By the way, when I ran the code you mentioned on the first post, I got the expected output on a Windows m/c. Currently, I don't have a Linux setup to test it. I have a suggestion though. Instead of printf, could you please try some other methods (such as write to a buffer) to verify that work items corresponding to get_local_id(1) are executing or not? If you still see the problem, please share the repro. I'll report it to the concerned team.
Well the printf is usually not part of my kernel. When I ran it the first time I only had the usual working code in it and wondered why it executed much faster then I anticipated. Until I realized that only a fraction of my output data was written.

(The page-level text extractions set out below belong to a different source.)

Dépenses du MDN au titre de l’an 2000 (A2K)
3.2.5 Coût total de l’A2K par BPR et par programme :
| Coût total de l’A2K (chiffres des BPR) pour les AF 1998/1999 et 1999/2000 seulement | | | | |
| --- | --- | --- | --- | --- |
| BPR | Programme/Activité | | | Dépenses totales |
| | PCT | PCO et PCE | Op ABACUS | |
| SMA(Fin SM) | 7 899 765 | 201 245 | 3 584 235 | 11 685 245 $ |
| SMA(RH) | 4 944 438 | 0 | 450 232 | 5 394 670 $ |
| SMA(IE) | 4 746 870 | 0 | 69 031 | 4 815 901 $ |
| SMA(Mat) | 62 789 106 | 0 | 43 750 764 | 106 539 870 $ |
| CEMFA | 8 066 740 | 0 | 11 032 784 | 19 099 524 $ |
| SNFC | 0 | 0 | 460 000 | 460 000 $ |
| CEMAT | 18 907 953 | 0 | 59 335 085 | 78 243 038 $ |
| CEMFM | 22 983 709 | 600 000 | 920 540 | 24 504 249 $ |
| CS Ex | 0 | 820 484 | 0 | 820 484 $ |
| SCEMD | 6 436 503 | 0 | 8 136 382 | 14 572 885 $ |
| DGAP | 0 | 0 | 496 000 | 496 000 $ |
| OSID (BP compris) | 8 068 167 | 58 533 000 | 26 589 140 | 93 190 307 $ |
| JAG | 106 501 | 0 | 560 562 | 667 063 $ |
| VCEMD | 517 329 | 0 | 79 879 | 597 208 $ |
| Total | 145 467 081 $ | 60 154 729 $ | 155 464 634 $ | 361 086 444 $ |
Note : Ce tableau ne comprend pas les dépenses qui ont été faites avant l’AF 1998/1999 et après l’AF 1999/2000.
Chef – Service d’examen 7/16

The kernels amount of output is a quadratic function in the number of input data and so while researching the reason I found out that only first half of input data was read and the second half - belonging to threads 256-511 was missing.

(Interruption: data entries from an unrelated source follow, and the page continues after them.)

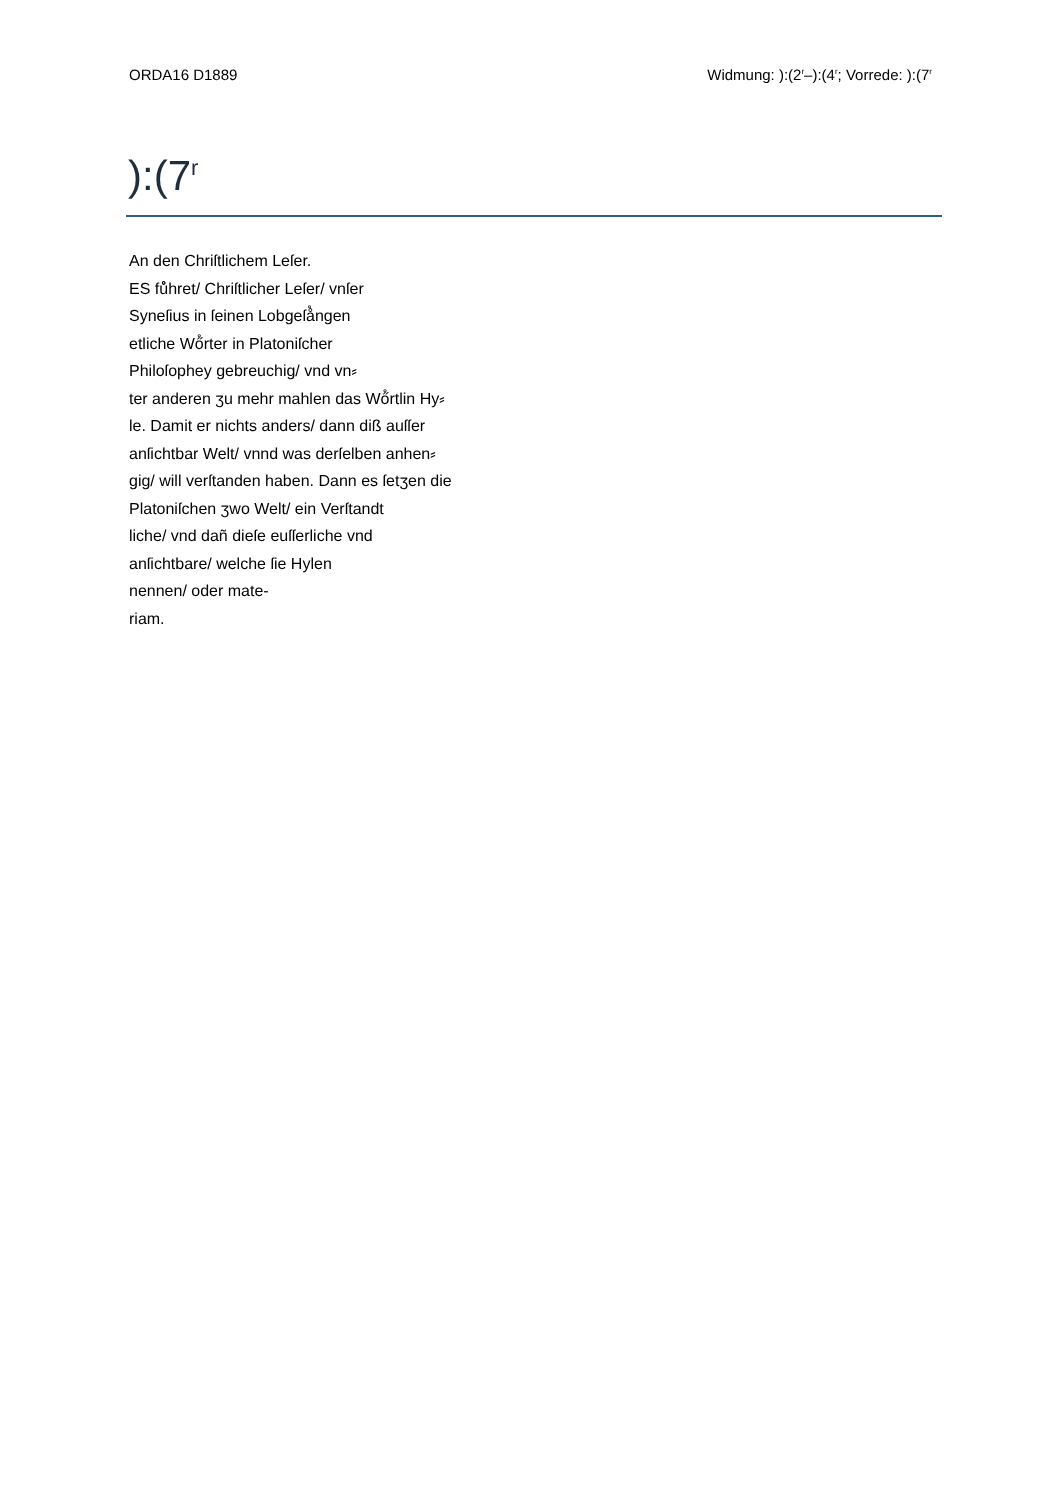ORDA16 D1889 Widmung: ):(2<sup>r</sup>–):(4<sup>r</sup>; Vorrede: ):(7<sup>r</sup>
):(7<sup>r</sup>
An den Chriſtlichem Leſer.
ES fů̊hret/ Chriſtlicher Leſer/ vnſer
Syneſius in ſeinen Lobgeſå̊ngen
etliche Wő̊rter in Platoniſcher
Philoſophey gebreuchig/ vnd vn⸗
ter anderen ʒu mehr mahlen das Wő̊rtlin Hy⸗
le. Damit er nichts anders/ dann diß auſſer
anſichtbar Welt/ vnnd was derſelben anhen⸗
gig/ will verſtanden haben. Dann es ſetʒen die
Platoniſchen ʒwo Welt/ ein Verſtandt
liche/ vnd dañ dieſe euſſerliche vnd
anſichtbare/ welche ſie Hylen
nennen/ oder mate-
riam.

Thats why I put the printf in to see whats going on.
I will later try to set up a Windows installation on the same machine to compare if there is a difference in behavior between Linux and Windows driver.
I wanted to reply back a thing recently learned for all googlers:
It turned out that what I was asking for is well possible, but requires a (seems undocumented) environment variable to be set. Namely if I set GPU_MAX_WORKGROUP_SIZE=1024 I can go up to that value, its even shown then in cl_info.
But I wonder why there is this switch but information regarding it is very poor, but its working just fine as long as the kernel has enough resources.
Now new question:
Any chance to activate full usage of 64 kBytes local memory (instead of 32) per work group? The kernel compile well but then given an out of resources run time error if I try to use them ^^
Have a nice day
GCN 1st to 4th Gen only have 32kB Local., GCN 5th Gen has the full 64kB that was planned but scrapped, however the ISA was never updated to reflect this.
I believe it was corrected in the GCN3 (Update) ISA … although only briefly in the accompanying text not the Architecture Diagram.
Not entirely sure the reason for said reduced Caches over the ISA, but likely a cost-saving measure.
If you look at the OpenCL (easiest way is via GPU-Z)., it should list 256kB Queue • 16kB Global (GDS) • 32kB Local (LDS); which should be the same from the HD 7770 up to Polaris 30., and technically the Ryzen with Vega Graphics too, as they're Polaris as well.
RX Vega 56 / 64 / FE and Radeon VII however should list 512kB Queue • 64kB Global (GDS) • 64kB Local (LDS).
Although if you want portability, I'd stick within the bounds of GCN 1st to 4th Gen.